No one could repress a smile at the fearlessness of the boy in defending Miss Hansford, whose eyes were moist as she laid her hand on his head and whispered: “Hush, Paul; you musn’t speak in meeting.”

“Why not?” he answered aloud. “The rest do, and I’m going to stand up for you through thick and thin.”

He was only a boy, but he represented the Ralstons.

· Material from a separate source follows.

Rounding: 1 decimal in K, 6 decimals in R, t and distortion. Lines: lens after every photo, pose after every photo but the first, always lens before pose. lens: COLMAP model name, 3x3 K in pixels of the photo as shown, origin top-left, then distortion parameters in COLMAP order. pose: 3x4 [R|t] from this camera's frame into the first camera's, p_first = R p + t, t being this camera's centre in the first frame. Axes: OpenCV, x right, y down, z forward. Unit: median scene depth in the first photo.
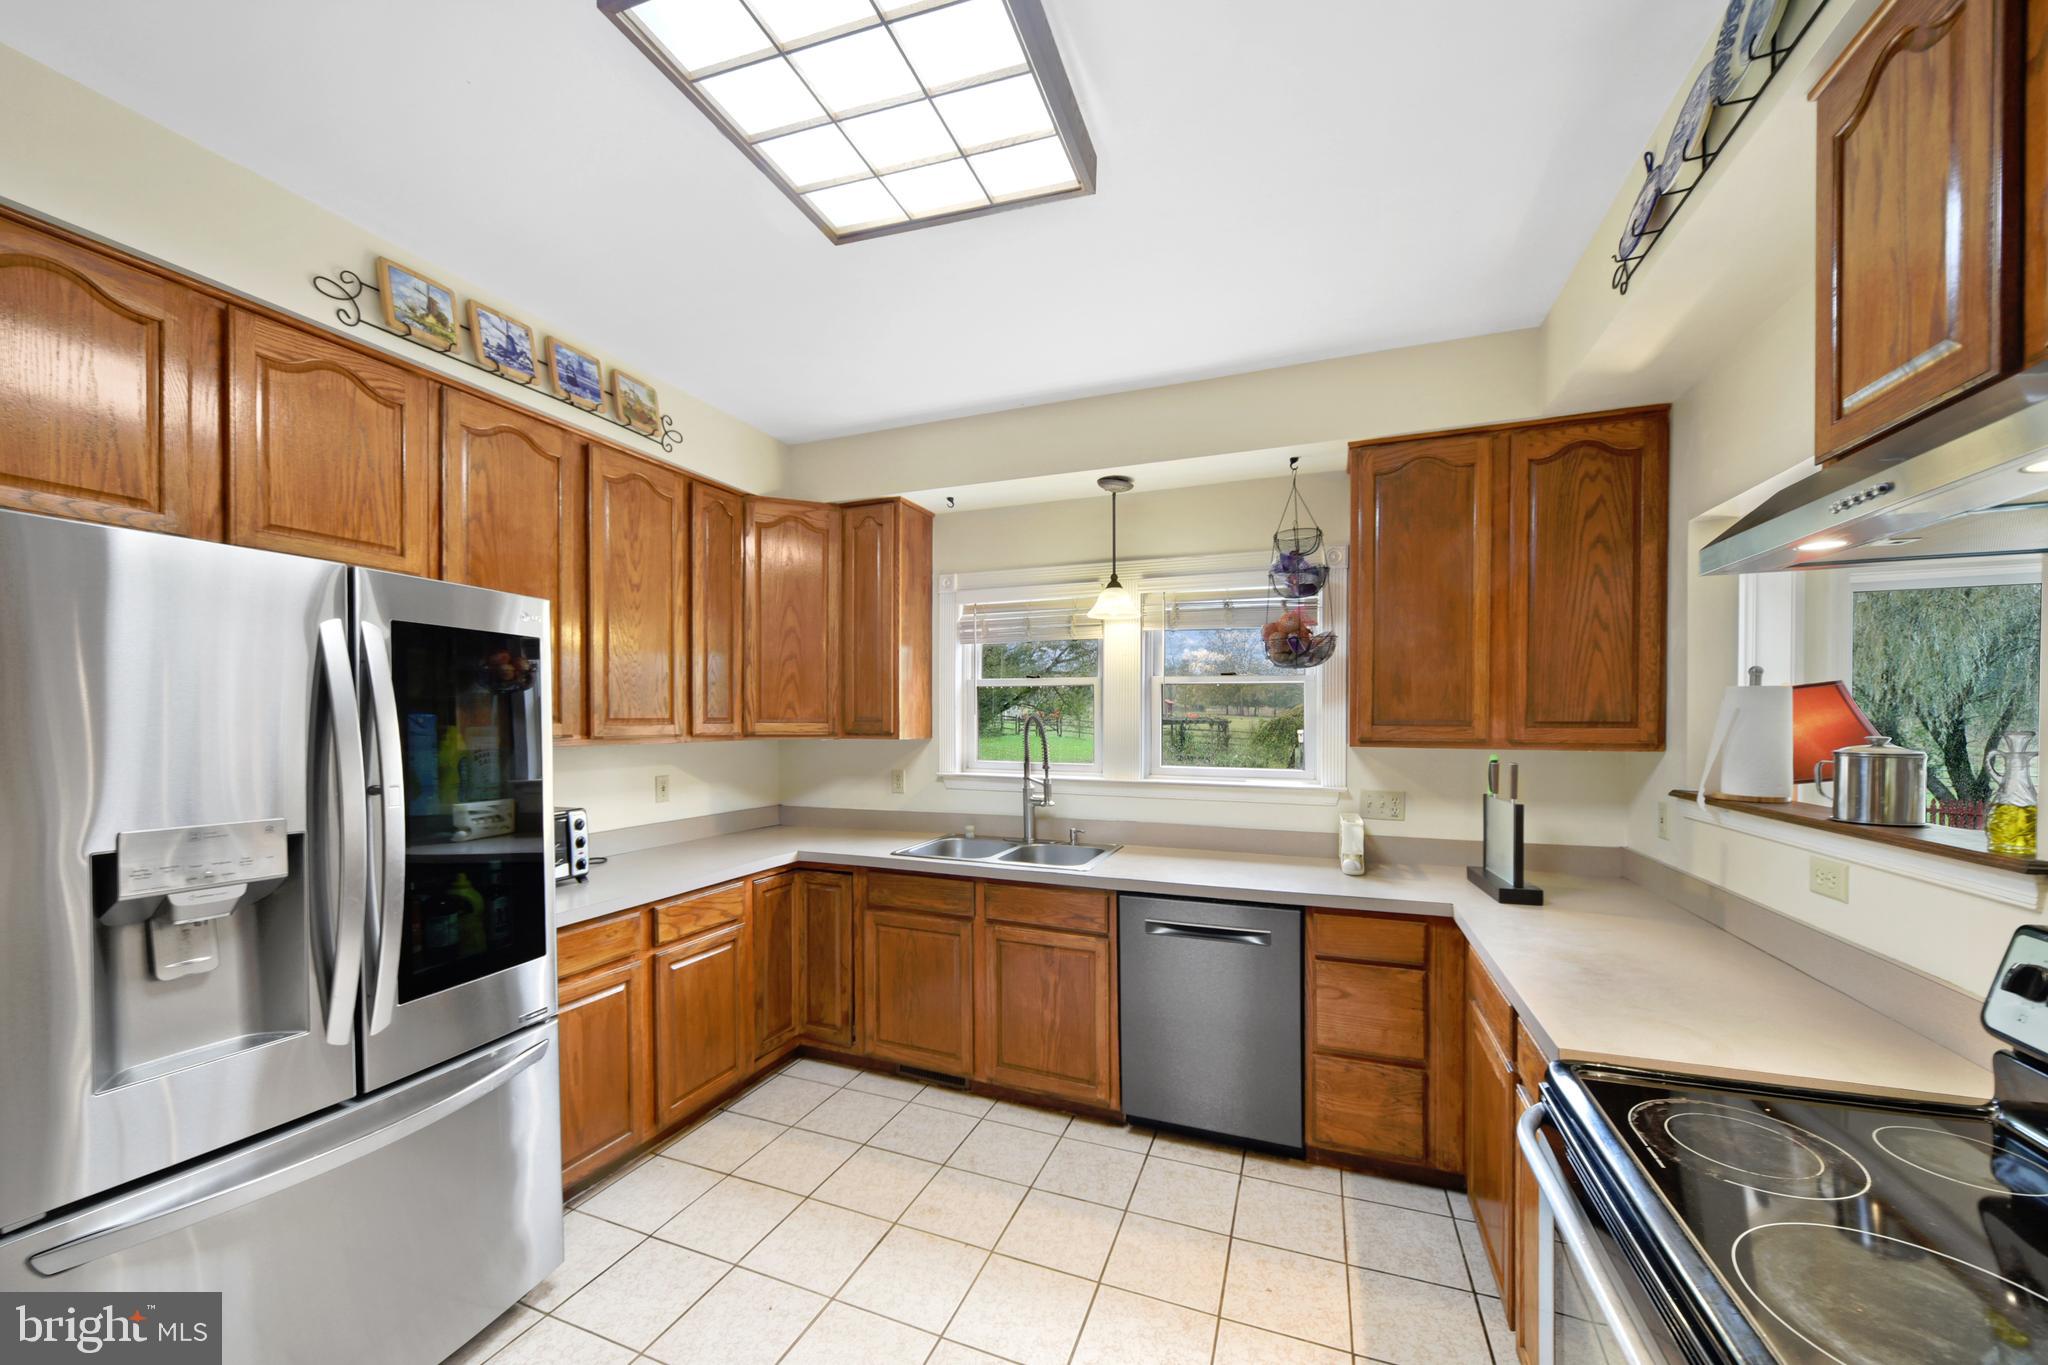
lens RADIAL K [[727.1, 0, 1012.8], [0, 727.1, 714.9], [0, 0, 1]] dist [-0.007295, 0.000079]
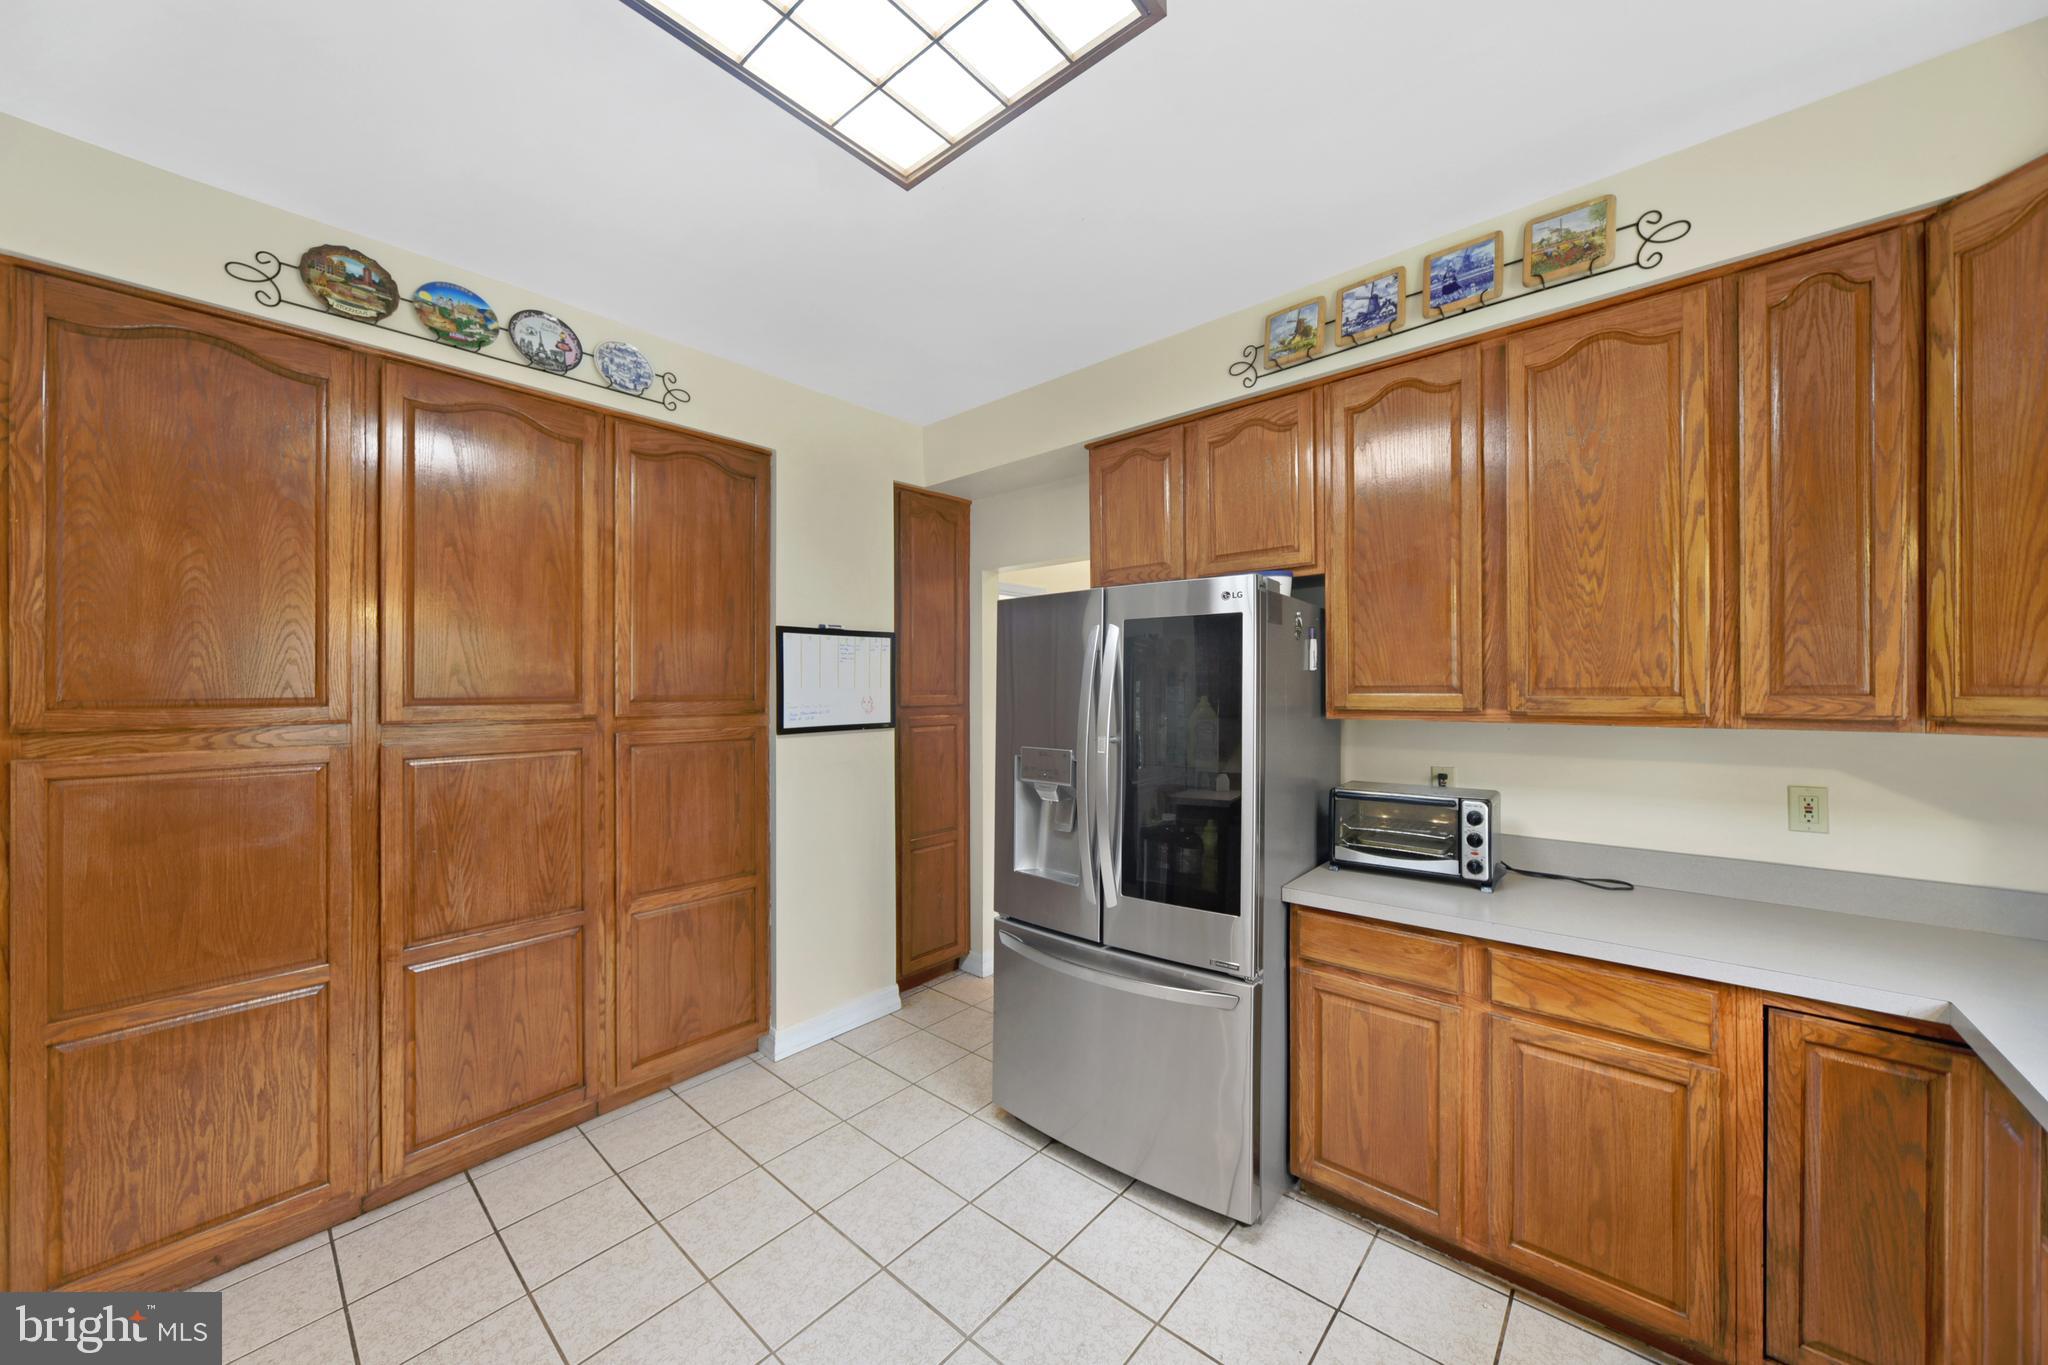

To attend a theatre under their auspices was not so very bad, and the good people absolved their sister from wrongdoing and shook hands heartily with her champion when the services were over. After that Miss Hansford’s devotion to Paul was unbounded, and she watched him lovingly and proudly as he grew to manhood and passed unscathed through college, leaving a record blackened with only a few larks such as any young man of spirit might have, she said, when comparing him with Jack Percy, who was with him in Harvard for a while, and then quietly sent home. Paul’s vacations were mostly spent in Oak City, until he was graduated. He then went abroad with his father and mother for a year, and the house on the Island was closed, except as the rear of it was occupied by Mr. and Mrs. Drake, who looked after the premises in the absence of the family. Miss Hansford, who missed him sadly, was anticipating his coming again much as a mother anticipates the return of her son. She did not, however, expect him so soon, as no news had been received of his arrival inNew York, and she was surprised and delighted when he came upon her so early and so suddenly,—taking her breath away, she told him, as she led him into the house, looking at him to see if foreign travel had changed him any.